Work instructions: Repeat every line of the material below without any changes, leaving out the pictures.

Stored records
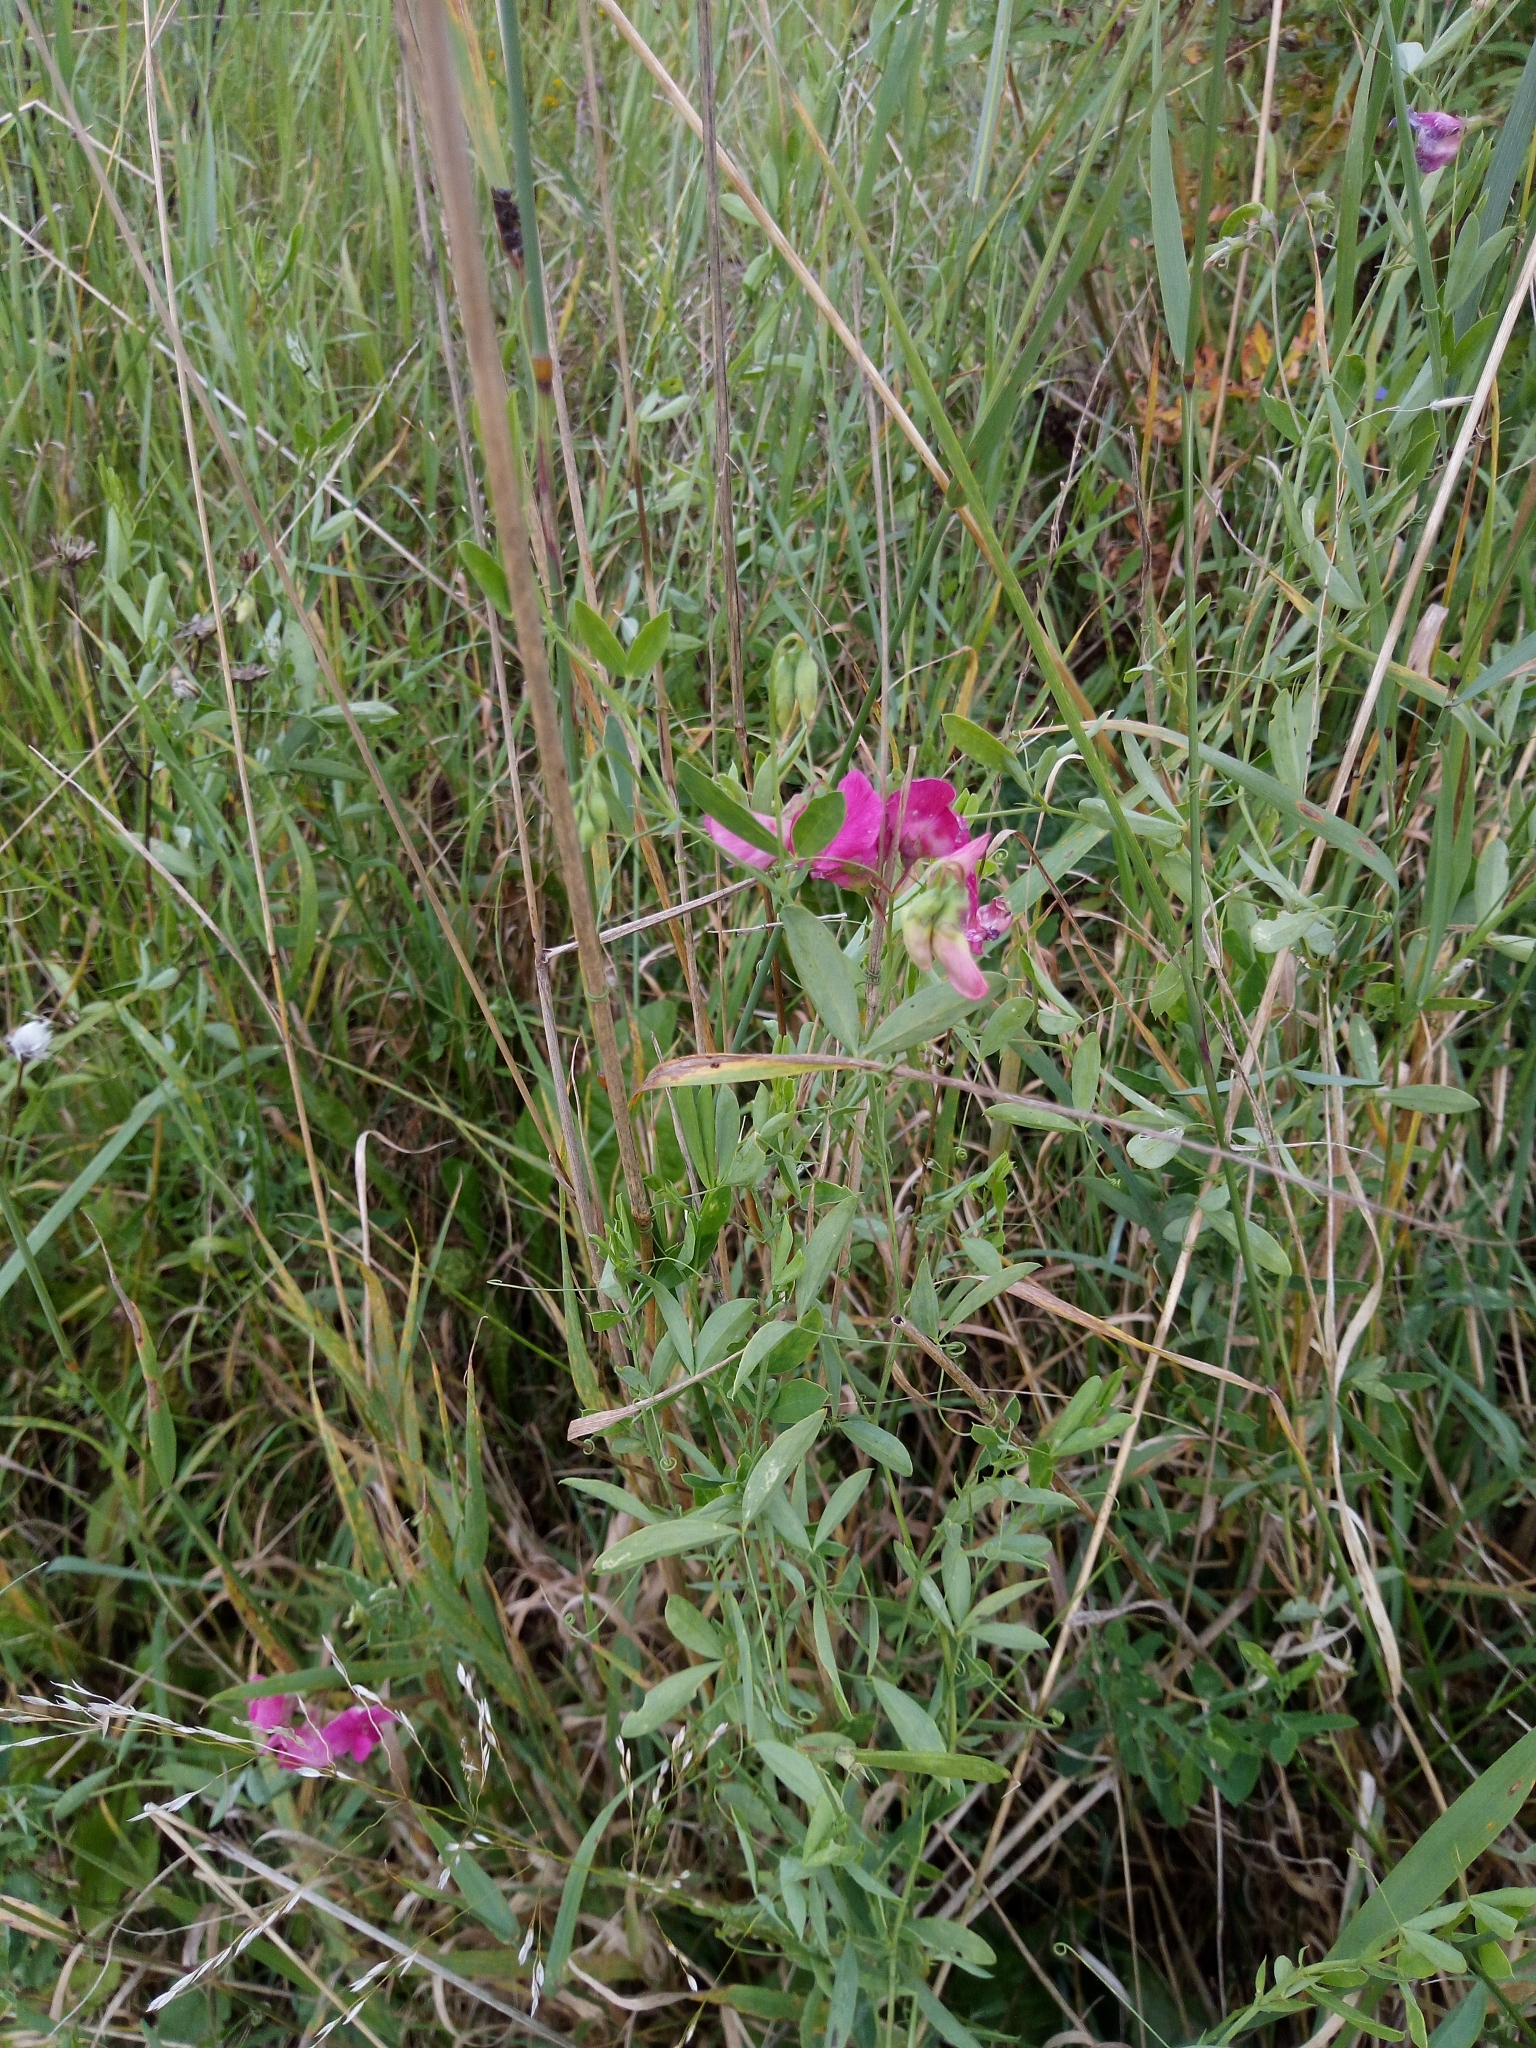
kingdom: Plantae
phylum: Tracheophyta
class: Magnoliopsida
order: Fabales
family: Fabaceae
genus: Lathyrus
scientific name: Lathyrus tuberosus
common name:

Task output:
kingdom: Plantae
phylum: Tracheophyta
class: Magnoliopsida
order: Fabales
family: Fabaceae
genus: Lathyrus
scientific name: Lathyrus tuberosus
common name:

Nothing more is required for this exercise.